Café Culture in New Zealand – Wellington

Image

Ratnavyuha and I went to Olive café on Cuba Street, Wellington. Posh. Antiques. High ceilings. Classy. Ratnavyuha got into conversation with a lady, who, it turns out, knows the people at Wellington Buddhist Centre, including Suryagita, who teaches singing, and who I know from her days in Brighton, singing. The peach tart was fantastic, and the coffee very classy. Outside, the rain came and went. Midwinter rain in a rainy place. We had been to Te Papa (‘Our Place’) museum, and I’d learned about the changes wrought to New Zealand’s ecology by both Maori and European settlers. A European blackbird is sitting outside the window where I write. But there are tuis singing sometimes too. Now off to lead a retreat – on how everything arises on conditions.

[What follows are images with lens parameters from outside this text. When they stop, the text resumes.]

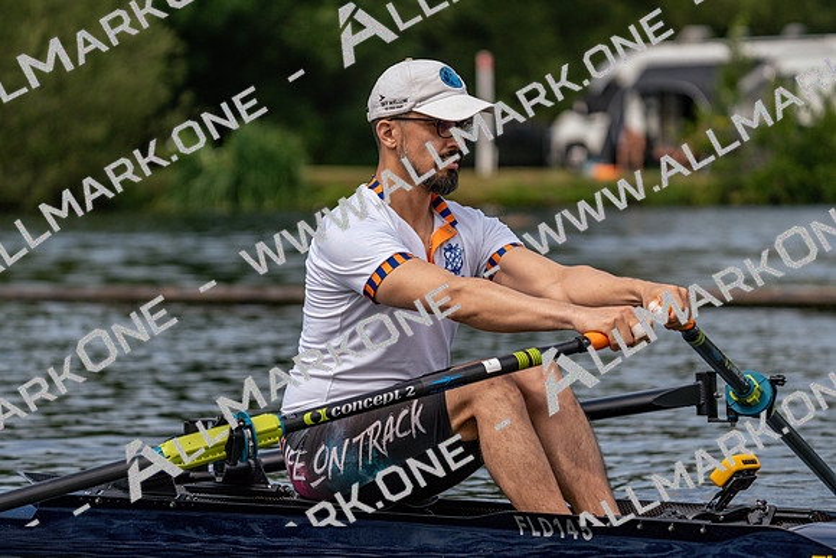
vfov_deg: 6.4
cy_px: 279
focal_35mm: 214
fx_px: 4970
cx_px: 418
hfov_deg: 9.6
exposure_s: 1/1600
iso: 320
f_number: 5.6
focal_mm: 214
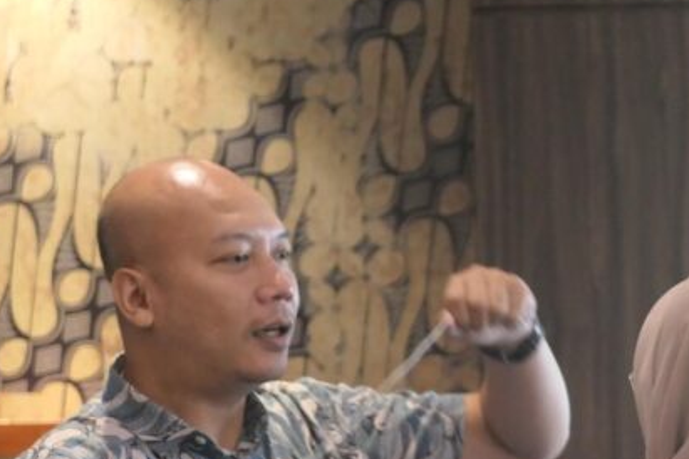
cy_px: 493
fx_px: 3100
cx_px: 838
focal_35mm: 162
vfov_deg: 8.4
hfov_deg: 12.4
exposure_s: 1/125
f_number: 2.8
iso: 1600
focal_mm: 23.7
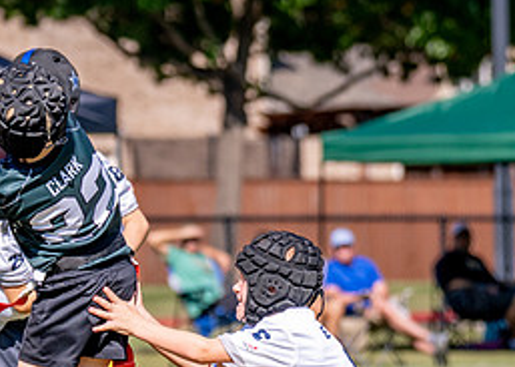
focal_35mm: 367
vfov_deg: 3.9
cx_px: 65
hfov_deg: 5.5
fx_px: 5362
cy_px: 169
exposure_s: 1/5000
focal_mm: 96
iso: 250
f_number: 2.8
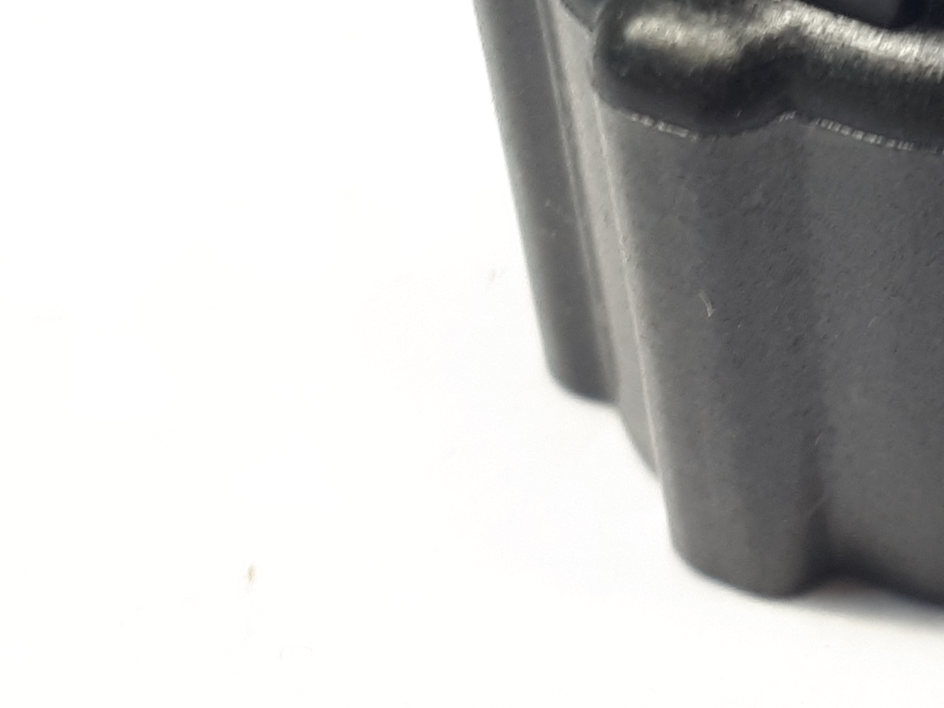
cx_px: 992
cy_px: -122
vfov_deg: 19.6
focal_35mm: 71
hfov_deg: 25.7
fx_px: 1936
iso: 40
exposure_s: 1/33
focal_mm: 3.6
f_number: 1.9
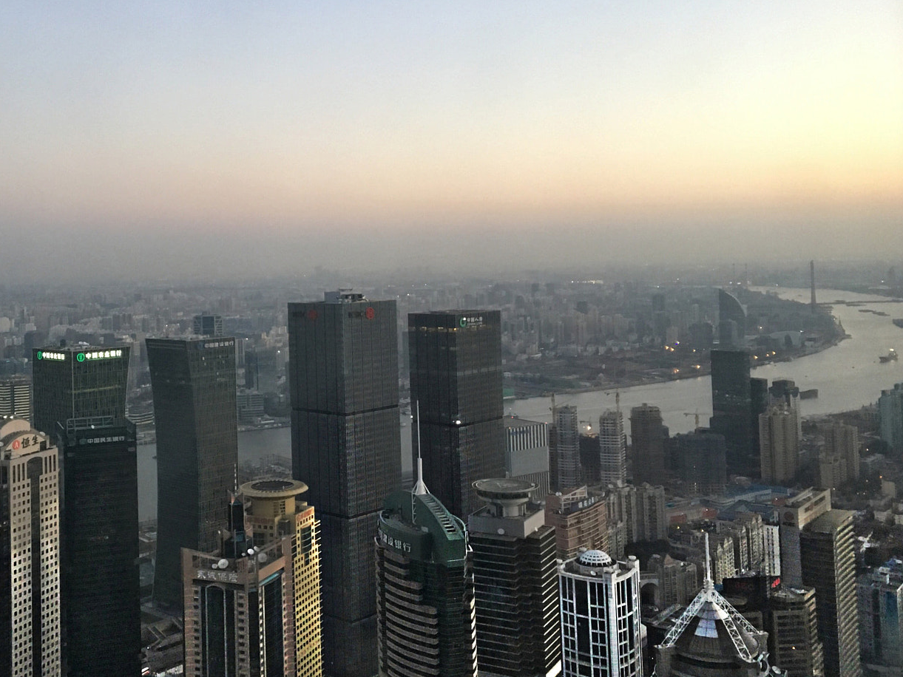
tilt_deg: -8.2
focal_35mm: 38
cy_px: 425
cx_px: 328
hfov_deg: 48.4
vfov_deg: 37.5
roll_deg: +2.4
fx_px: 991
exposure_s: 1/33
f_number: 2.2
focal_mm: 4.15
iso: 250
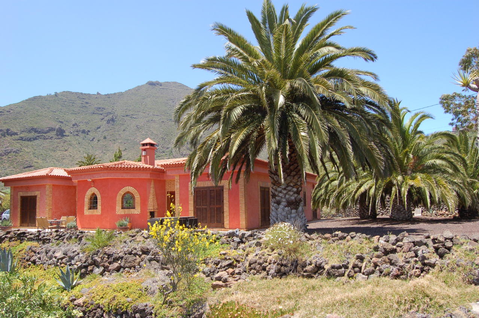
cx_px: 240
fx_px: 379
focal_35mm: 28
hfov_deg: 64.6
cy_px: 159
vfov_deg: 45.5
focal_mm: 19
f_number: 9
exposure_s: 1/320
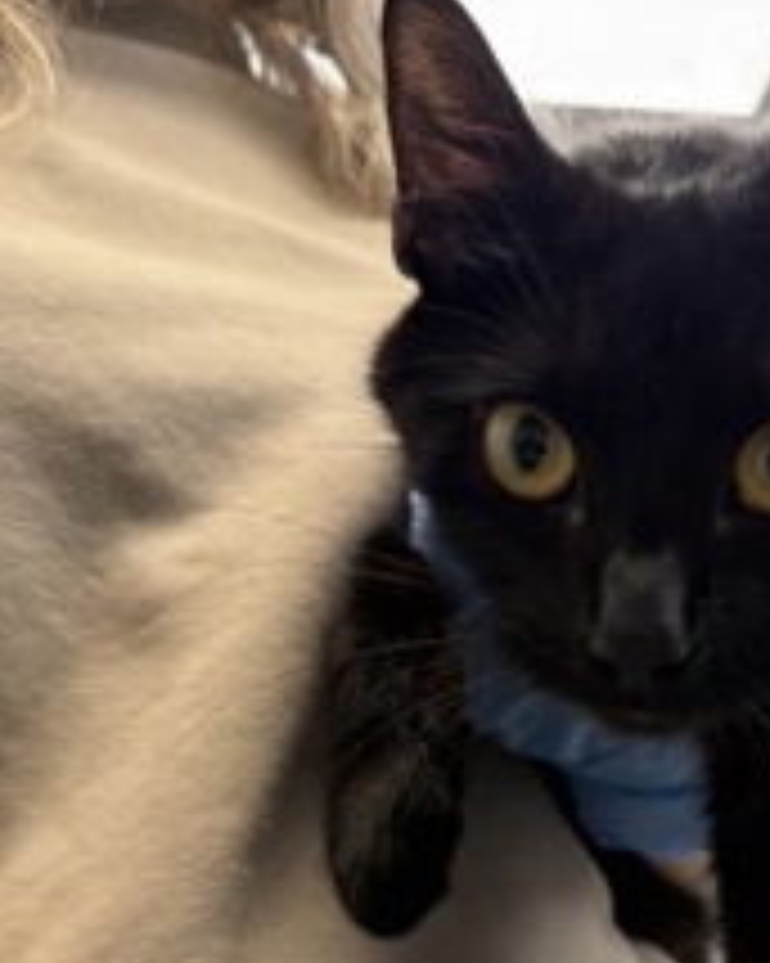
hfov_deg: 31.7
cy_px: 824
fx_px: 1311
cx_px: 633
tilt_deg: +7.2
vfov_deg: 38.2
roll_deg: +3.5
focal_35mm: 46
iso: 200
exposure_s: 1/120
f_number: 1.78
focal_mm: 6.76
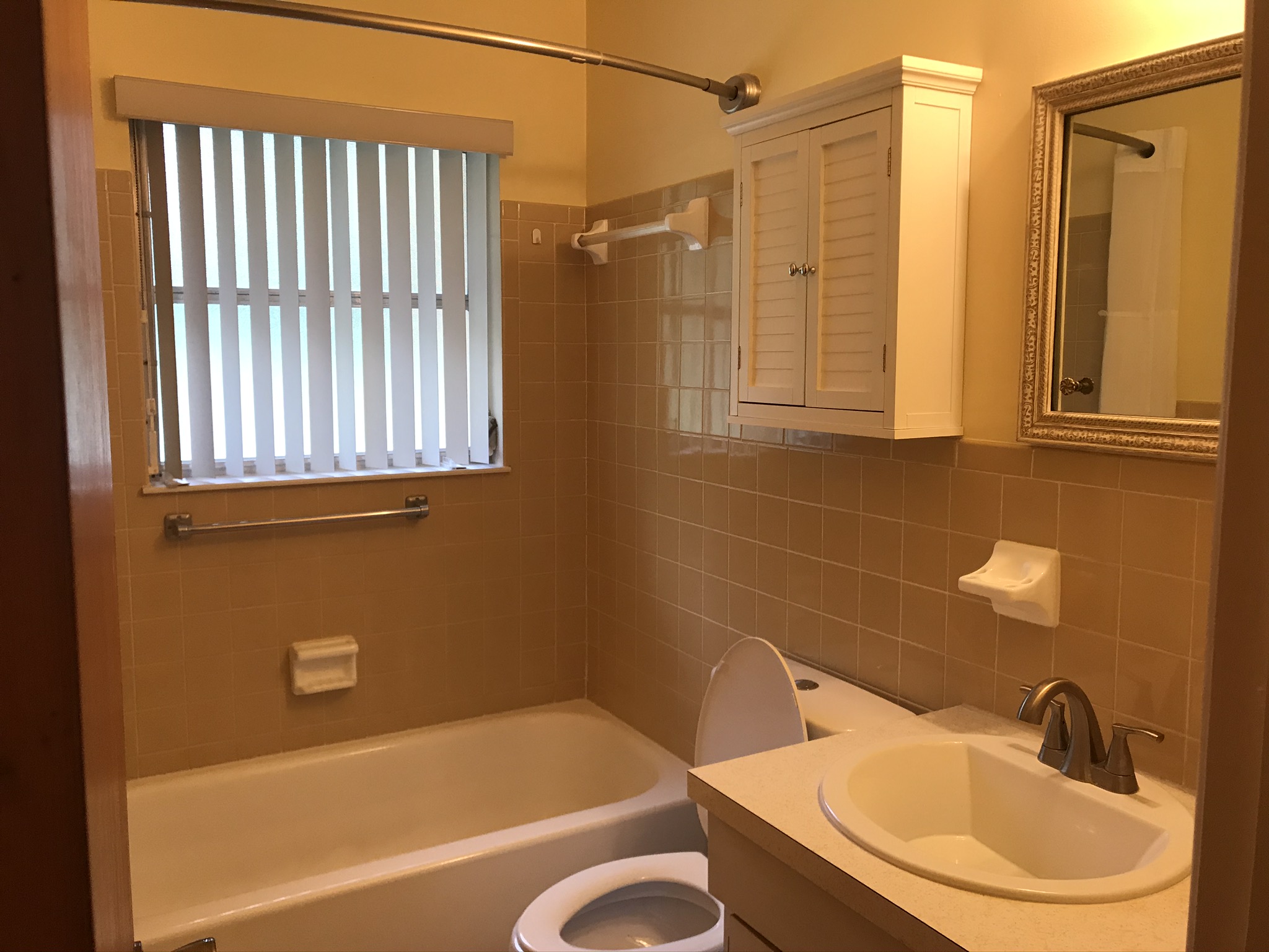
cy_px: 476
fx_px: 1026
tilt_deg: -6.8
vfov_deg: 49.7
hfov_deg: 63.4
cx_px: 634
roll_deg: +0.5
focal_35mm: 28
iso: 32
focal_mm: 3.99
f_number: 1.8
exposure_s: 1/30
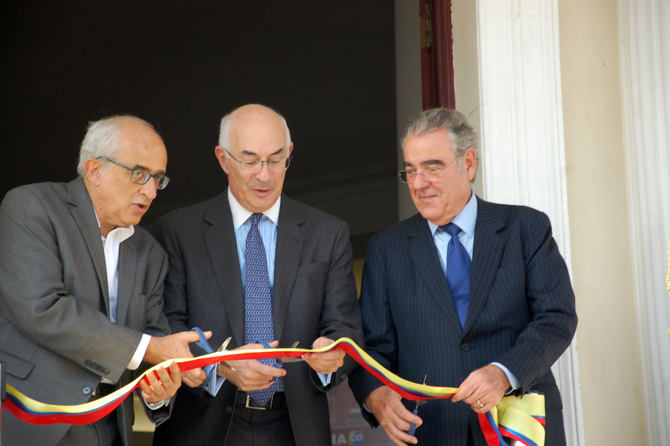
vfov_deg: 10.7
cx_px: 335
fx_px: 2371
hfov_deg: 16.1
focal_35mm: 128
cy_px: 223
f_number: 5.6
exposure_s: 1/125
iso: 400
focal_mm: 85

Café Culture in New Zealand

Image

My brother has given me £150 to spend on coffee while I am in New Zealand. So after I arrived yesterday, Ratnavyuha and I went to One-2-One Café in Ponsonby, Auckland, and drank coffee and ate cake. The cafe reminded me of the Boston Tea Party in Bristol, with its garden seating. But it’s winter here in NZ, and slightly too cool to sit outside. It was a quiet Wednesday afternoon. In the park where we had been walking there were many Pakeka – the Maori name for what in Europe we call the Purple Gallinule – garish great rails, with red beaks, purple bibs and silly big feet. And in the lake were slithering eels in meshed tangles. Like the feel of my thoughts at certain moments, like on solitary retreats, and after a very long flight.